■ ASSIGNED TASK
Counting only lines below that contain the string "Cascade", give the total as a single number.

■ THE RECORDS
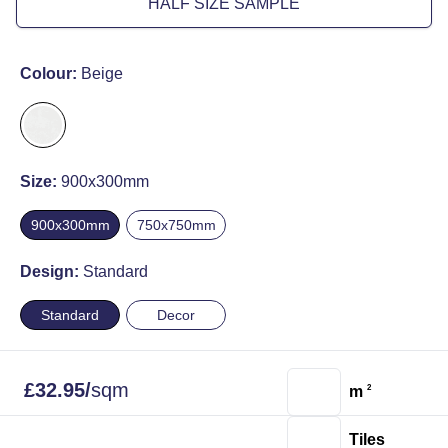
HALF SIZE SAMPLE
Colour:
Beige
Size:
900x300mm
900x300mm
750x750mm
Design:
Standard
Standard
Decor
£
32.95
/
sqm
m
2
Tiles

==

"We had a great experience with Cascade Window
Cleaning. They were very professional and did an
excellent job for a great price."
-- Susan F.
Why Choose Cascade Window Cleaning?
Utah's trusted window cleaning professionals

■ RESPONSE TO THE TASK
2